There may be no more aptly named game than Just Shapes & Beats, a long-standing darling of the convention circuit which has finally seen wider release. Berzerk Studios’ intense, geometric attack on the senses feels like a more expansive take on the demanding play of Super Hexagon, and has a soundtrack to match: This is a collection of some of the best electronica, dubstep, and chiptune artists working in games at the moment. Chipzel, Jimmy “Big Giant Circles” Hinson, Danimal Cannon, Sabrepulse, and more -- I insist that you browse this Spotify playlist, find a new favorite artist, and then go explore their discography. There’s unbelievable energy in these tracks.
Sometimes a soundtrack comes along that is just bottled cheer; such is the case with Jesse Harlin’s music for Yoku’s Island Express. It’s got guitars, ukulele, plenty of choral work, some record scratches, harmonica, you name it.

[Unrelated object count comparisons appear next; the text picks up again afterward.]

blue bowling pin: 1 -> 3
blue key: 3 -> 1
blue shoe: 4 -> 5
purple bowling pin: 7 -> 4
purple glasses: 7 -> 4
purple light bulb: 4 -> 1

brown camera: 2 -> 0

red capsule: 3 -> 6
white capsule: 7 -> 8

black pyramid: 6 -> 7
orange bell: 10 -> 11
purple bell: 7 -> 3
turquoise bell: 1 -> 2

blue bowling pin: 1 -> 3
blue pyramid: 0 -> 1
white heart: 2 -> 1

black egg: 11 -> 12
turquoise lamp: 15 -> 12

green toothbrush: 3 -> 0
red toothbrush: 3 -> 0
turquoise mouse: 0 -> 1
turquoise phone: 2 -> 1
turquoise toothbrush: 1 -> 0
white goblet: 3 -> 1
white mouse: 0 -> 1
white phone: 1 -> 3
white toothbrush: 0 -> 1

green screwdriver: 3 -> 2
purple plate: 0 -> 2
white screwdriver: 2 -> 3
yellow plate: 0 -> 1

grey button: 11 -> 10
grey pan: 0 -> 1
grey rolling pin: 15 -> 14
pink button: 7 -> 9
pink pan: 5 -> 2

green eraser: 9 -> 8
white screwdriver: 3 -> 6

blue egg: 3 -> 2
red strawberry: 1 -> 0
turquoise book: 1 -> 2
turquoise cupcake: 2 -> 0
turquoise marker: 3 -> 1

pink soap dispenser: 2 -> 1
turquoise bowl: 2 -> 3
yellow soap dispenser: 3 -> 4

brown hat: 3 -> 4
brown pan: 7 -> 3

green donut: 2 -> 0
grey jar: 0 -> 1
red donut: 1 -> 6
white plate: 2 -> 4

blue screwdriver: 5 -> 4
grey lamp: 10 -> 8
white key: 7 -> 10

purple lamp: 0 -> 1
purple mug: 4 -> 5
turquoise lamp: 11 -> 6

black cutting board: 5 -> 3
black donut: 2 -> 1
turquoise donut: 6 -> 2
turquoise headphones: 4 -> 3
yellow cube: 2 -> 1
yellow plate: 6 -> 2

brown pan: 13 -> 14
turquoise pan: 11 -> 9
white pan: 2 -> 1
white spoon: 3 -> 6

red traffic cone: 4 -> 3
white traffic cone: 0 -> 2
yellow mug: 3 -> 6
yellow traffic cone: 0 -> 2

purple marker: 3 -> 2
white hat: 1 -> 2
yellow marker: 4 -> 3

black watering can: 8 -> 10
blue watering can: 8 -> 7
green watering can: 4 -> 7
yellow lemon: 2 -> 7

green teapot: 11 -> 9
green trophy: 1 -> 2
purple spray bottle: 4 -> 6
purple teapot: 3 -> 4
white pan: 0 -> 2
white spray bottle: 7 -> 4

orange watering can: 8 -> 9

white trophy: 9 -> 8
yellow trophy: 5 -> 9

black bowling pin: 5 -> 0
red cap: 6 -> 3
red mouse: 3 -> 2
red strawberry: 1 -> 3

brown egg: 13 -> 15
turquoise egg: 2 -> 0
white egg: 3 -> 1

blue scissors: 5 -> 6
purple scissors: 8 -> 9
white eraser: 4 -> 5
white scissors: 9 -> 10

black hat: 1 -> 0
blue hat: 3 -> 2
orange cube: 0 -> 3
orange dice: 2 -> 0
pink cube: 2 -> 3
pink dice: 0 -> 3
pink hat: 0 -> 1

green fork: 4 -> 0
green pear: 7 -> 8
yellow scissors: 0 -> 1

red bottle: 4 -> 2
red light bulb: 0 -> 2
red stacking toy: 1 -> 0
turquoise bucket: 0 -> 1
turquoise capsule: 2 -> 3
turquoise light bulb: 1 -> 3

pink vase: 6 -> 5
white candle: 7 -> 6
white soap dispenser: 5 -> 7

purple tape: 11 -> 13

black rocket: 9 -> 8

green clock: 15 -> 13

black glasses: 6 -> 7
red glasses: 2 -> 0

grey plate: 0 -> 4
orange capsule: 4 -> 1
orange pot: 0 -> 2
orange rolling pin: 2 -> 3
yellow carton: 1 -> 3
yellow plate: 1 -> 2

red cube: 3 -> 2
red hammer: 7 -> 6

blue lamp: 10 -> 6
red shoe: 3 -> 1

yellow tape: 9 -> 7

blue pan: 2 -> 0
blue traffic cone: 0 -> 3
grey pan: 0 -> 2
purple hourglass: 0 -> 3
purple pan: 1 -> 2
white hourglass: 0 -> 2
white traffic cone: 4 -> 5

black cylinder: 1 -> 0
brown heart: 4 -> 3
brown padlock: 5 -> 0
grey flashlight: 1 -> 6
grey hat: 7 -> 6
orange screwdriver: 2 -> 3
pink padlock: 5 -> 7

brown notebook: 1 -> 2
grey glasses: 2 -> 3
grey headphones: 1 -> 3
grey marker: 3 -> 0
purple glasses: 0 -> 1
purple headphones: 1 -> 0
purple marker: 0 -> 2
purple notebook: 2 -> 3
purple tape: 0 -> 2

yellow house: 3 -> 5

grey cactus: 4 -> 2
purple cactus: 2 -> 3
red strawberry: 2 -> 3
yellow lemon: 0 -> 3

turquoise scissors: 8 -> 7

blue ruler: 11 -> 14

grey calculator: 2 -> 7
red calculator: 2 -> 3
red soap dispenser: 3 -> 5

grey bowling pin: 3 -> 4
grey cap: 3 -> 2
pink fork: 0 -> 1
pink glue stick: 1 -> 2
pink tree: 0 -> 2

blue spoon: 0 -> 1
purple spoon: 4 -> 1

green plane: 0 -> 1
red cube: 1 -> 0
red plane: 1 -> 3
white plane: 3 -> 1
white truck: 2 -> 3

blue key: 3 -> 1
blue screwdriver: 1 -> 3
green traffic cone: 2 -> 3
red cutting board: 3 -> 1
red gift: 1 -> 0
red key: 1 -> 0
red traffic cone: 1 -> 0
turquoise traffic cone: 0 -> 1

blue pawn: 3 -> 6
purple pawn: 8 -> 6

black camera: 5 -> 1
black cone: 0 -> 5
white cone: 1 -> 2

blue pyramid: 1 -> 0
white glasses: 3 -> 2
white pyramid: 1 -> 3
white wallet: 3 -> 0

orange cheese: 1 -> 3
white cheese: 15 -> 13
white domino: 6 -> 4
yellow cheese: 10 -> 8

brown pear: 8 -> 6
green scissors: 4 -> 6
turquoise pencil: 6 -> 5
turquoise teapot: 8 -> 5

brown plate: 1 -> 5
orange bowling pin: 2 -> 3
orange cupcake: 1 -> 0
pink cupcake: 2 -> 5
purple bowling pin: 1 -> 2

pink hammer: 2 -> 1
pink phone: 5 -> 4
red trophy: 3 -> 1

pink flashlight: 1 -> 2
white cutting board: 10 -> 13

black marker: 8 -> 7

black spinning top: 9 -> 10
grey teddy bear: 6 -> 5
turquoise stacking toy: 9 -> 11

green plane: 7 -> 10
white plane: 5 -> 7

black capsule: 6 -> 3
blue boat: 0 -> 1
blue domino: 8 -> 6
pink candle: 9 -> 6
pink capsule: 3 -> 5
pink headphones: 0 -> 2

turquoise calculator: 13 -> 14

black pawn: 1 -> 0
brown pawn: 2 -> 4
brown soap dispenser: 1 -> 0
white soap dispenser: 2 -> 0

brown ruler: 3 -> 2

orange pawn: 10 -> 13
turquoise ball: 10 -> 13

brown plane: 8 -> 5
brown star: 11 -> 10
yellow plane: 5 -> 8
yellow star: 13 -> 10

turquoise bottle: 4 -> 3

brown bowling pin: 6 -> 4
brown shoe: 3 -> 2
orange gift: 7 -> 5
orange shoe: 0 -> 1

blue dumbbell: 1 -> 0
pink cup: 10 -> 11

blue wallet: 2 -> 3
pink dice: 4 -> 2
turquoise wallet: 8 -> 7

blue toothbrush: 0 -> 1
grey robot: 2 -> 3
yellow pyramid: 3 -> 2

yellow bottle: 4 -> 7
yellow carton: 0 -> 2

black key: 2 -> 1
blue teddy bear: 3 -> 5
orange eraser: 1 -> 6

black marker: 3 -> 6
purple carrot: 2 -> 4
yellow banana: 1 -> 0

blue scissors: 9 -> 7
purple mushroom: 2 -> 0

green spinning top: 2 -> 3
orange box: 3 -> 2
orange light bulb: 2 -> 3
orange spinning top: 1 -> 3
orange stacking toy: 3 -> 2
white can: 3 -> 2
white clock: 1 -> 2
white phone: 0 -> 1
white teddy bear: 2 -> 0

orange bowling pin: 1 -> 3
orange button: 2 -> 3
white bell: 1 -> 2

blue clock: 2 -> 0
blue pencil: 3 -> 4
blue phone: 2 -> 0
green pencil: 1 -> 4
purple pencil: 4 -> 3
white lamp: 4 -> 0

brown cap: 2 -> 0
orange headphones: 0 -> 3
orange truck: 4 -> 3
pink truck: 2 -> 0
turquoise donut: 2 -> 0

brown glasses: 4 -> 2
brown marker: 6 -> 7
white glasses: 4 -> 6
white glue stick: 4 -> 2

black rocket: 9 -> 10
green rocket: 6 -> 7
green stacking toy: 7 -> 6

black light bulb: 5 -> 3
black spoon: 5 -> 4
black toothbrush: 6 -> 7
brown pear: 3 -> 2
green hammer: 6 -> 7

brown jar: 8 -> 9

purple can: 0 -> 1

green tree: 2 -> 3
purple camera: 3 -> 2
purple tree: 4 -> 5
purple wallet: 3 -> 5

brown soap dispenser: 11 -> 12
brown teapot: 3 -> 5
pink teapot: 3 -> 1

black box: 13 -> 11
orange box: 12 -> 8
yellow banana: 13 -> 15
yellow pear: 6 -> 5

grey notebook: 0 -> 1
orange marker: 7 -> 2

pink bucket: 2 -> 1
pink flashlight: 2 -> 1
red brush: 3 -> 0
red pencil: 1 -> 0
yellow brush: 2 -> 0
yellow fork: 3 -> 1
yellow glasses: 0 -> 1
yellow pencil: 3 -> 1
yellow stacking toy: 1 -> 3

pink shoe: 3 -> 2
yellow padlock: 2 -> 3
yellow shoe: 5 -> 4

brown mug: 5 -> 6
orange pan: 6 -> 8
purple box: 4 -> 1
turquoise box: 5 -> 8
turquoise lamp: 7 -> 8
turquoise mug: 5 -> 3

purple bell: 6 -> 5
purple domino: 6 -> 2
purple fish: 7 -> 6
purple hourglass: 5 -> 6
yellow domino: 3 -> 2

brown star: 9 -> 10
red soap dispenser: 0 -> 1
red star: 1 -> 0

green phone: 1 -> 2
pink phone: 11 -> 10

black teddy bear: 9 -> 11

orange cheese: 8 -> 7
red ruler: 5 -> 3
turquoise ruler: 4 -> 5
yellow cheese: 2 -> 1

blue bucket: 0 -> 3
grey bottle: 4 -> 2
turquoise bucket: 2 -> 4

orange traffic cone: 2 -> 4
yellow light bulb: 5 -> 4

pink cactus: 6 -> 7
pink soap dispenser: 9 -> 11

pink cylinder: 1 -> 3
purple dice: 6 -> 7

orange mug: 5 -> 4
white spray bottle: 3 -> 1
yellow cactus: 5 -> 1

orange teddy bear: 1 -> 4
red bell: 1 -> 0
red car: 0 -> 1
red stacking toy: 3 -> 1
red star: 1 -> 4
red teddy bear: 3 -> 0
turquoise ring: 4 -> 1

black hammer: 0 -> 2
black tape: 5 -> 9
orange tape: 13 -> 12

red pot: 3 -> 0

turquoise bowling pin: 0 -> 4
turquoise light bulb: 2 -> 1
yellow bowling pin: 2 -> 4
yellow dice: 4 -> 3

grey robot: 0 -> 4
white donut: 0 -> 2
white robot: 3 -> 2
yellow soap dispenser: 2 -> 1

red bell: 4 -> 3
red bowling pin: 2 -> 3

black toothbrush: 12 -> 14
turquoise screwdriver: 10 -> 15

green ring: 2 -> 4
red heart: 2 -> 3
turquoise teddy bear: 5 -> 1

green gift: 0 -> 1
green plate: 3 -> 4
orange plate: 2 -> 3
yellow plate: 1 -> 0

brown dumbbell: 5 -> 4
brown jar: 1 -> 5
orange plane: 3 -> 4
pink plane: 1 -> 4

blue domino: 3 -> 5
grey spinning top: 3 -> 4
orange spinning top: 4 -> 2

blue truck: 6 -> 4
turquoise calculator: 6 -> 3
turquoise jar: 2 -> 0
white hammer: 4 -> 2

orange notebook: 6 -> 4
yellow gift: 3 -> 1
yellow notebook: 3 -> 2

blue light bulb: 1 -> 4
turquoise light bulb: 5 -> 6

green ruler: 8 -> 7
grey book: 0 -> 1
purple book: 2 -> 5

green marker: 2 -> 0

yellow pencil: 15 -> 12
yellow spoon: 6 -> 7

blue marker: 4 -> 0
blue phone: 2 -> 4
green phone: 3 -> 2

I’m not sure what I expected a game that combines pinball and Metroidvania-style exploration to sound like, but I wouldn’t have predicted this bundle of bass lines and tropical percussion. Apparently the game is also a delight; I’ve heard nothing but good things from those who’ve played it. Don’t sleep on this one!
Ready yourselves, friends: there’s a new Austin Wintory score, and it’s somethin’ else. Pode is a cooperative puzzle game by indie team Henchman & Goon, and Mr. Wintory has provided music for it that once more demonstrates his range. With strong emphasis on atmospheric strings (in particular a pair of fiddles), Wintory crafts a meditative, melancholy soundscape that conjures intense feelings even absent the game it accompanies. If there’s a previous work of his to compare it to, it’s Abzu -- it drifts between calm and powerfully emotive in much the same manner. Highly recommended.
As always, in these roundups I tend to pass over games that don’t get official soundtrack releases -- unless, of course, the composer is so notable that I can’t help but share. In this case, the game is Mario Tennis Aces, and the composer is Motoi Sakuraba. Sakuraba is responsible for some of my favorite JRPG battle themes, including those from the Star Ocean, Valkyrie Profile, Tales, and Dark Souls series. He might seem an odd choice for a sports game, then, but Sakuraba’s contribution to Mario Tennis Aces is to make every match feel like a high-octane boss battle. There’s not likely to be an official soundtrack release here, but I want everybody to hear these amazing jams even if they don’t pick up a virtual racket.
Though the game itself came out last year (and even then, to mixed reviews), the soundtrack to space strategy game Aven Colony only received a wide release this month. It’s done by Alexander Brandon, who composed the original Deus Ex, so it’s definitely worth your attention. It uses the same mix of electronic and organic elements that helped to make the Deus Ex soundtrack so compelling. Why not give it a listen now that it’s available in various places?
Just a couple more things worth bringing to your attention this month: The wonderful soundtrack to Ni no Kuni II: Revenant Kingdom, composed by the legendary Joe Hisaishi, is finally getting an official release over at Wayo. Also, HAL Laboratories have finally seen fit to put some music from the Kirby games up on iTunes and Spotify! You should check out the soundtrack to Planet Robobot (Spotify | iTunes), the 25th Anniversary Concert (Spotify | iTunes), and this awesome Memorial Arrangements album (Spotify | iTunes). Maybe this will open the door to more of Nintendo’s back catalog being available digitally!
With that, I leave you to return to my darkened office, where the AC is on full blast and so are my headphones. Check back in next month, where we’ll likely see soundtracks for Octopath Traveller, The Banner Saga 3, and who knows what else! Until then, happy listening.